Anne Arundel Community College Survey Focuses on Substance Abuse Issues

Anne Arundel Community College’s Center for the Study of Local Issues released a survey which focused in part on substance abuse issues and yielded some particular insight into heroin use. The Center surveyed 387 residents between March 30 and April 2, 2015. As announced in the Center’s Press Release:

A distinctive part of the spring 2015 survey focused on substance abuse. Respondents were most likely to know a “friend or family member” with alcoholism (31 percent), followed by a “dependence on marijuana” (18 percent), “dependence on prescription pain killers (16 percent), “heroin consumption or overdose” (11 percent) and a “dependence on cocaine” (6percent).

In terms of treatment options for those with heroin dependencies, the most favored was “expanded treatment options for those who are insured” (80 percent) and “increased government funding for in-patient treatment clinics” (61 percent). Respondents were more likely to favor “increased jail sentences” for heroin distributors (84 percent) rather than those “convicted of heroin possession” (39 percent).

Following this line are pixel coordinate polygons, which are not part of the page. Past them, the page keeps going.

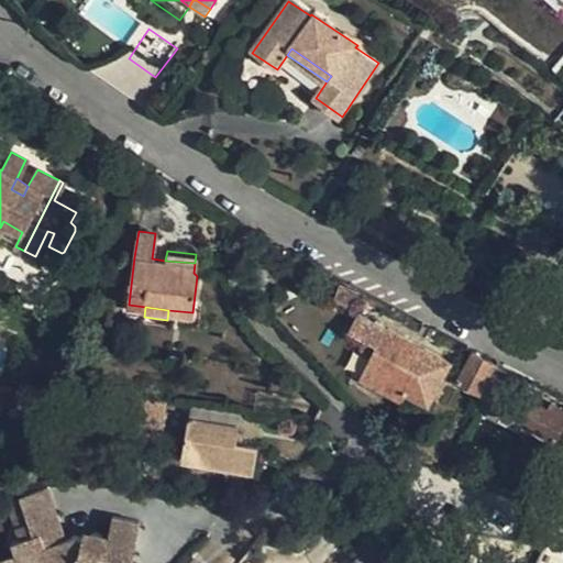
[(379,345),(363,376),(403,398),(407,390),(430,401),(451,363),(359,315),(350,330),(379,345)]
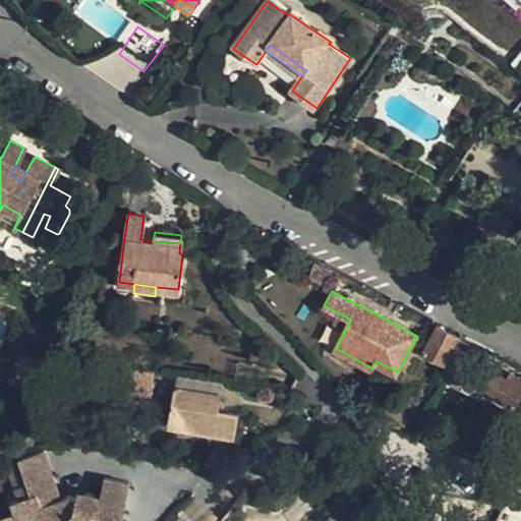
[(445,364),(454,347),(458,338),(438,327),(423,352),(445,364)]
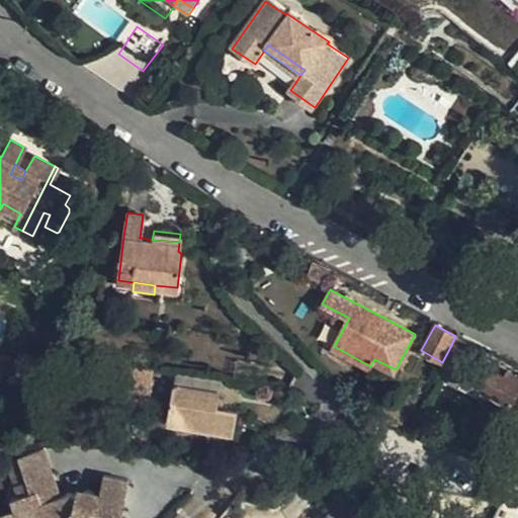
[(442,362),(441,364),(455,372),(457,368),(465,374),(459,385),(475,394),(478,389),(510,405),(517,390),(517,376),(502,369),(498,375),(486,368),(463,357),(465,352),(451,345),(442,362)]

The Capital Gazette took note of survey responses for methadone clinics.  In an editorial, the paper offers reasoning for the responses and for the role of methadone clinics given the amount of people with untreated heroin addiction in the community:

 Creating more clinics that distribute methadone got only plurality support: 44 percent in favor vs. 39 percent opposed. That may reflect the debate over the abortive attempt to put such a clinic at a busy crossroads in a residential neighborhood in Pasadena. Or it may be an indication of general ambivalence about methadone therapy that its advocates haven’t yet overcome.

Those advocates will have to try harder to explain that while methadone does indeed replace one drug addiction with another, it’s an addiction to a substance that does not provide a high and allows its clients to function more or less normally. Having a methadone clinic is vastly better for a community than having a lot of untreated heroin addicts there.